Bear awakens
Disney, Depp, feast of films highlight Berlin festival
As the 70th Berlin International Film Festival opens Thursday through March 1, it’s a new team guiding one of the world’s largest film festivals.
The Berlinale, as it is known, is a citywide celebration of cinema that attracts thousands of Berliners alongside filmmakers, film buyers and press from everywhere.
How the coronavirus, with travel restrictions, quarantine and understandable fear, will impact the festival is anyone’s guess.
Newly installed: Mariette Rissenbeek as executive director and Carlo Chatrian, artistic director, for a festival that has monitored its gender ratio of film directors every year since 2004.
The retrospective, dedicated to Federico Fellini, is highlighted by two late ’40s films — from Poland and Czechoslovakia — that were among the first to tackle the Holocaust.

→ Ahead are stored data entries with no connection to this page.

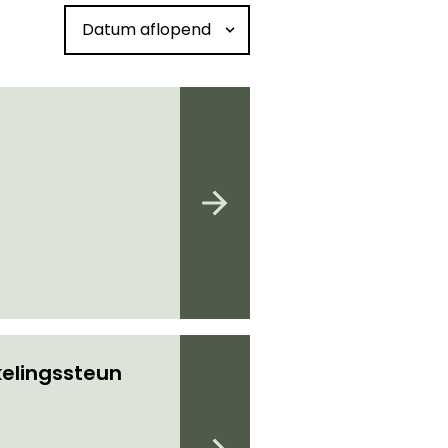
Sorteren op datum
elingssteun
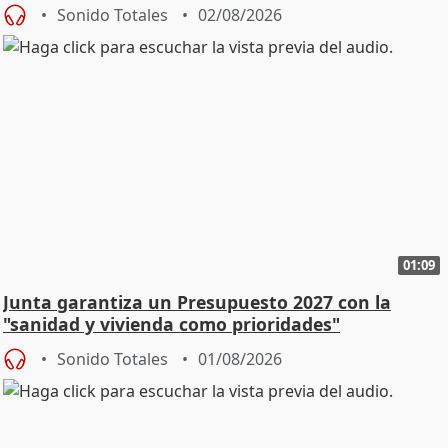
Sonido Totales
02/08/2026
01:09
Junta garantiza un Presupuesto 2027 con la
"sanidad y vivienda como prioridades"
Sonido Totales
01/08/2026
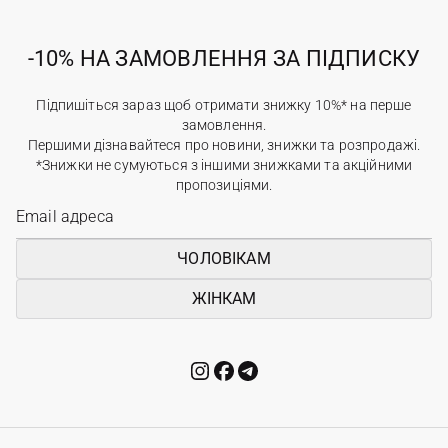
-10% НА ЗАМОВЛЕННЯ ЗА ПІДПИСКУ
Підпишіться зараз щоб отримати знижку 10%* на перше
замовлення.
Першими дізнавайтеся про новини, знижки та розпродажі.
*Знижки не сумуються з іншими знижками та акційними
пропозиціями.
ЧОЛОВІКАМ
ЖІНКАМ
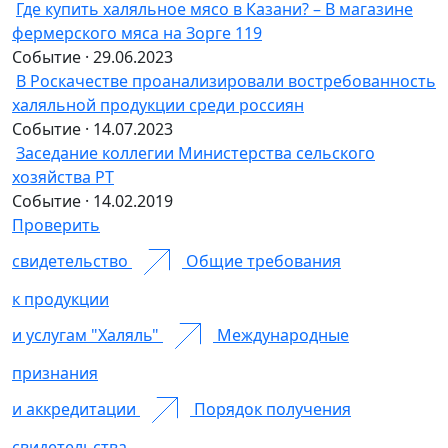
Где купить халяльное мясо в Казани? – В магазине
фермерского мяса на Зорге 119
Событие · 29.06.2023
В Роскачестве проанализировали востребованность
халяльной продукции среди россиян
Событие · 14.07.2023
Заседание коллегии Министерства сельского
хозяйства РТ
Событие · 14.02.2019
Проверить
свидетельство
Общие требования
к продукции
и услугам "Халяль"
Международные
признания
и аккредитации
Порядок получения
свидетельства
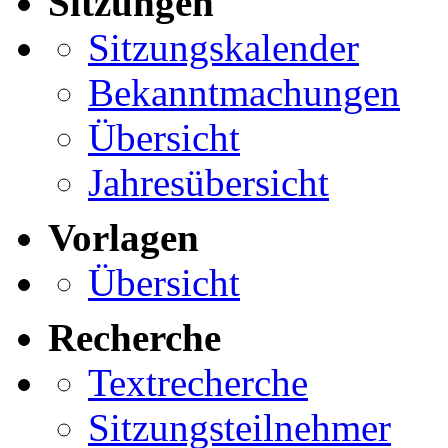
Sitzungen
Sitzungskalender
Bekanntmachungen
Übersicht
Jahresübersicht
Vorlagen
Übersicht
Recherche
Textrecherche
Sitzungsteilnehmer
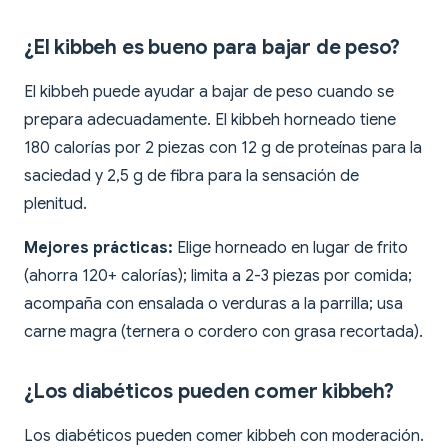
¿El kibbeh es bueno para bajar de peso?
El kibbeh puede ayudar a bajar de peso cuando se
prepara adecuadamente. El kibbeh horneado tiene
180 calorías por 2 piezas con 12 g de proteínas para la
saciedad y 2,5 g de fibra para la sensación de
plenitud.
Mejores prácticas:
Elige horneado en lugar de frito
(ahorra 120+ calorías); limita a 2-3 piezas por comida;
acompaña con ensalada o verduras a la parrilla; usa
carne magra (ternera o cordero con grasa recortada).
¿Los diabéticos pueden comer kibbeh?
Los diabéticos pueden comer kibbeh con moderación.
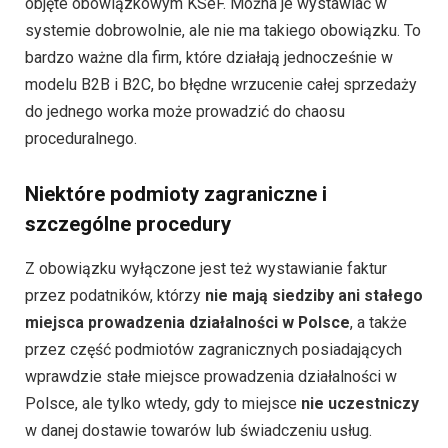
objęte obowiązkowym KSeF. Można je wystawiać w
systemie dobrowolnie, ale nie ma takiego obowiązku. To
bardzo ważne dla firm, które działają jednocześnie w
modelu B2B i B2C, bo błędne wrzucenie całej sprzedaży
do jednego worka może prowadzić do chaosu
proceduralnego.
Niektóre podmioty zagraniczne i
szczególne procedury
Z obowiązku wyłączone jest też wystawianie faktur
przez podatników, którzy
nie mają siedziby ani stałego
miejsca prowadzenia działalności w Polsce
, a także
przez część podmiotów zagranicznych posiadających
wprawdzie stałe miejsce prowadzenia działalności w
Polsce, ale tylko wtedy, gdy to miejsce
nie uczestniczy
w danej dostawie towarów lub świadczeniu usług.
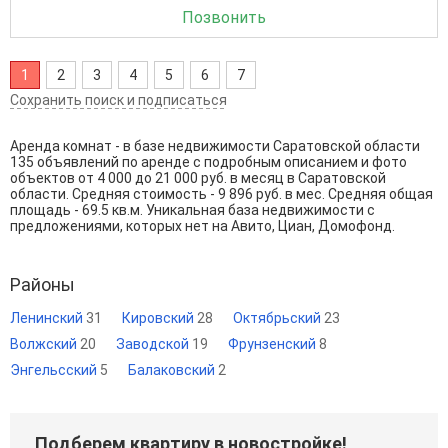
Позвонить
1
2
3
4
5
6
7
Сохранить поиск и подписаться
Аренда комнат - в базе недвижимости Саратовской области
135 объявлений по аренде с подробным описанием и фото
объектов от
4 000
до
21 000
руб. в месяц в Саратовской
области. Средняя стоимость - 9 896 руб. в мес. Средняя общая
площадь - 69.5 кв.м. Уникальная база недвижимости с
предложениями, которых нет на Авито, Циан, Домофонд.
Районы
Ленинский
31
Кировский
28
Октябрьский
23
Волжский
20
Заводской
19
Фрунзенский
8
Энгельсский
5
Балаковский
2
Подберем квартиру в новостройке!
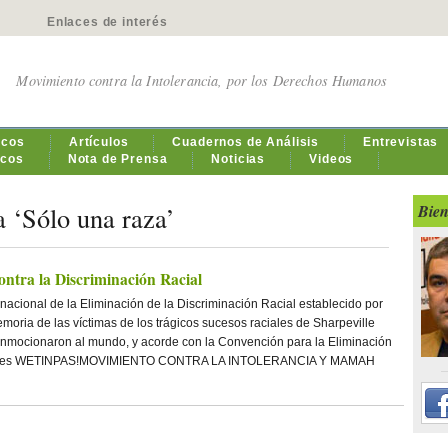
Enlaces de interés
Movimiento contra la Intolerancia, por los Derechos Humanos
icos
Artículos
Cuadernos de Análisis
Entrevistas
icos
Nota de Prensa
Noticias
Videos
a ‘Sólo una raza’
Bien
ontra la Discriminación Racial
rnacional de la Eliminación de la Discriminación Racial establecido por
oria de las víctimas de los trágicos sucesos raciales de Sharpeville
onmocionaron al mundo, y acorde con la Convención para la Eliminación
izaciones WETINPAS!MOVIMIENTO CONTRA LA INTOLERANCIA Y MAMAH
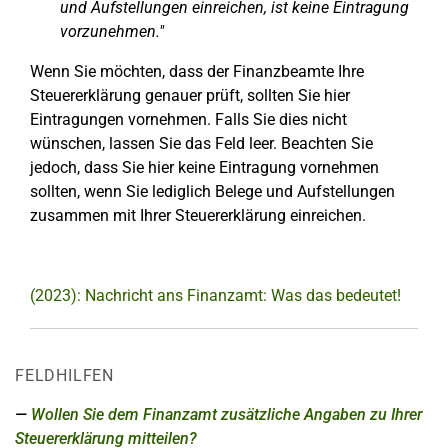
und Aufstellungen einreichen, ist keine Eintragung
vorzunehmen."
Wenn Sie möchten, dass der Finanzbeamte Ihre
Steuererklärung genauer prüft, sollten Sie hier
Eintragungen vornehmen. Falls Sie dies nicht
wünschen, lassen Sie das Feld leer. Beachten Sie
jedoch, dass Sie hier keine Eintragung vornehmen
sollten, wenn Sie lediglich Belege und Aufstellungen
zusammen mit Ihrer Steuererklärung einreichen.
(2023): Nachricht ans Finanzamt: Was das bedeutet!
FELDHILFEN
Wollen Sie dem Finanzamt zusätzliche Angaben zu Ihrer
Steuererklärung mitteilen?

Eighteen films are competing for the festival’s highest prize, the Golden Bear — 16 are world premieres — awarded by a jury headed by Britain’s Jeremy Irons that includes America’s Oscarwinning writer-director Kenneth Lonergan (“Manchester by the Sea”) and France’s Bérénice Bejo (“The Artist”).
The competing films — from Korea, Mexico, Argentina, Italy, France, Cambodia, Taiwan, Germany, Brazil, Iran and the UK — are complemented by special galas like the international premiere of the Disney-Pixar “Onward.”
“My Salinger Year,” a world premiere starring Sigourney Weaver and Margaret Qualley (“Once Upon a Time … in America”), kicks off this edition. Also a non-competing special gala, it’s about a college grad temping for Weaver’s literary agent who is assigned to answer fan mail for the agency’s most prestigious client, J.D. Salinger, the reclusive bestselling author of “The Catcher in the Rye.”
Among the many stars alighting in the German capital:
Johnny Depp in “Minimata,” a stark, true story about American war photographer W. Eugene
Smith who documented postwar Japan’s environmental mercury poisoning of coastal villagers;
Helen Mirren who is receiving a career achievement Golden Bear;
Cate Blanchett is touting “Stateless,” which she also executive produced, a six-part Aussie TV series about immigration;
Javier Bardem, Elle Fanning and Salma Hayek with “The Roads Not Taken,” a psychological portrait from writer-director Sally Potter (“Orlando”);
Germany’s leading ladies Nina Hoss (Astrid on “Homeland”) and Sandra Hüller (the Oscarnominated “Toni Erdmann”) will each premiere new films and Willem Dafoe reteams with Abel Ferrara (“Pasolini”) for “Siberia,” a world premiere that “explores the world of dreams.”